The journals of Congress not being printed earlier, gives more uneasiness than I would wish ever to see produced by any act of that body, from whom alone I know our salvation can proceed. In our Assembly, even the best affected think it an indignity to freemen to be voted away, life and fortune, in the dark. Our House have lately written for a manuscript copy of your journals, not meaning to desire a communication of any thing ordered to be kept secret. I wish the regulation of the post-office, adopted by Congress last September, could be put in practice. It was for the travel night and day, and to go their several stages three times a week.
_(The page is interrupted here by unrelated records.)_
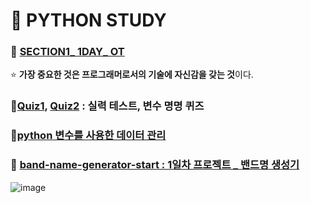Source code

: # 🧐 PYTHON STUDY 

### 📂 [SECTION1_ 1DAY_ OT](https://github.com/oiosu/100days-of-python-part_1/blob/main/section1/section1_1day.md) 
⭐ **가장 중요한 것은 프로그래머로서의 기술에 자신감을 갖는 것**이다. 


### 📂[Quiz1](https://github.com/oiosu/100days-of-python-part_1/blob/main/section1/Quize1.md), [Quiz2](https://github.com/oiosu/100days-of-python-part_1/blob/main/section1/Quize2.md) : 실력 테스트,  변수 명명 퀴즈

### 📂[python 변수를 사용한 데이터 관리](https://github.com/oiosu/100days-of-python-part_1/tree/main/section1/%ED%8C%8C%EC%9D%B4%EC%8D%AC%20%EB%B3%80%EC%88%98%EB%A5%BC%20%EC%82%AC%EC%9A%A9%ED%95%9C%20%EB%8D%B0%EC%9D%B4%ED%84%B0%EA%B4%80%EB%A6%AC.assets)

### 🚀 [band-name-generator-start : 1일차 프로젝트 _ 밴드명 생성기](https://github.com/oiosu/100days-of-python-part_1/blob/main/section1/Project_1.md)
![image](https://user-images.githubusercontent.com/99783474/182171956-1a36bf83-6752-42b0-9c79-003be0688b6a.png)
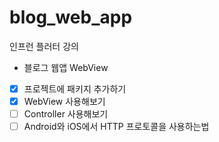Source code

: # blog_web_app

인프런 플러터 강의
 - 블로그 웹앱 WebView

 - [x] 프로젝트에 패키지 추가하기
 - [x] WebView 사용해보기
 - [ ] Controller 사용해보기
 - [ ] Android와 iOS에서 HTTP 프로토콜을 사용하는법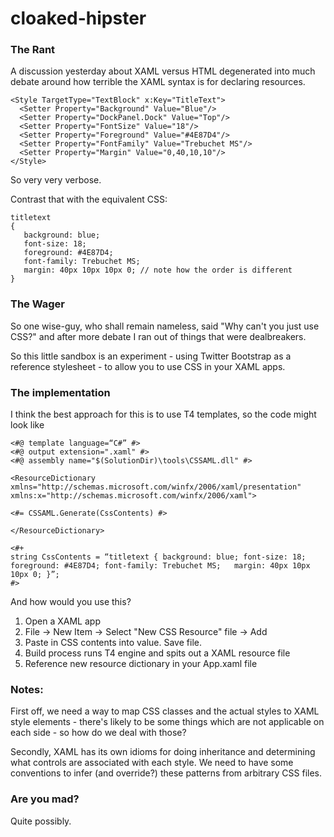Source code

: cloaked-hipster
===============

### The Rant

A discussion yesterday about XAML versus HTML degenerated into much debate around how terrible the XAML syntax is for declaring resources.

    <Style TargetType="TextBlock" x:Key="TitleText">
      <Setter Property="Background" Value="Blue"/>
      <Setter Property="DockPanel.Dock" Value="Top"/>
      <Setter Property="FontSize" Value="18"/>
      <Setter Property="Foreground" Value="#4E87D4"/>
      <Setter Property="FontFamily" Value="Trebuchet MS"/>
      <Setter Property="Margin" Value="0,40,10,10"/>
    </Style>

So very very verbose.

Contrast that with the equivalent CSS:

    titletext 
    { 
       background: blue;
       font-size: 18;
       foreground: #4E87D4;
       font-family: Trebuchet MS;
       margin: 40px 10px 10px 0; // note how the order is different
    }

### The Wager

So one wise-guy, who shall remain nameless, said "Why can't you just use CSS?" and after more debate I ran out of things that were dealbreakers.

So this little sandbox is an experiment - using Twitter Bootstrap as a reference stylesheet - to allow you to use CSS in your XAML apps.

### The implementation

I think the best approach for this is to use T4 templates, so the code might look like 

    <#@ template language=“C#” #>
    <#@ output extension=".xaml" #>
    <#@ assembly name="$(SolutionDir)\tools\CSSAML.dll" #>
    
    <ResourceDictionary
    xmlns="http://schemas.microsoft.com/winfx/2006/xaml/presentation" 
    xmlns:x="http://schemas.microsoft.com/winfx/2006/xaml">
    
    <#= CSSAML.Generate(CssContents) #>

    </ResourceDictionary>

    <#+
    string CssContents = “titletext { background: blue; font-size: 18; foreground: #4E87D4; font-family: Trebuchet MS;   margin: 40px 10px 10px 0; }”;
    #>

And how would you use this?

 1. Open a XAML app
 2. File -> New Item -> Select "New CSS Resource" file -> Add
 3. Paste in CSS contents into value. Save file.
 4. Build process runs T4 engine and spits out a XAML resource file
 5. Reference new resource dictionary in your App.xaml file


### Notes:

First off, we need a way to map CSS classes and the actual styles to XAML style elements - there's likely to be some things which are not applicable on each side - so how do we deal with those?

Secondly, XAML has its own idioms for doing inheritance and determining what controls are associated with each style. We need to have some conventions to infer (and override?) these patterns from arbitrary CSS files.

### Are you mad?

Quite possibly.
The speedy and frequent communication of intelligence is really of great consequence. So many falsehoods have been propagated that nothing now is believed unless coming from Congress or camp. Our people, merely for want of intelligence which they may rely on, are become lethargic and insensible of the state they are in. Had you ever a leisure moment, I should ask a letter from you sometimes, directed to the care of Mr. Dick, Fredericksburgh; but having nothing to give in return, it would be a tax on your charity as well as your time. The esteem I have for you privately, as well as for your public importance, will always render assurances of your health and happiness agreeable. I am, dear sir, your friend and servant.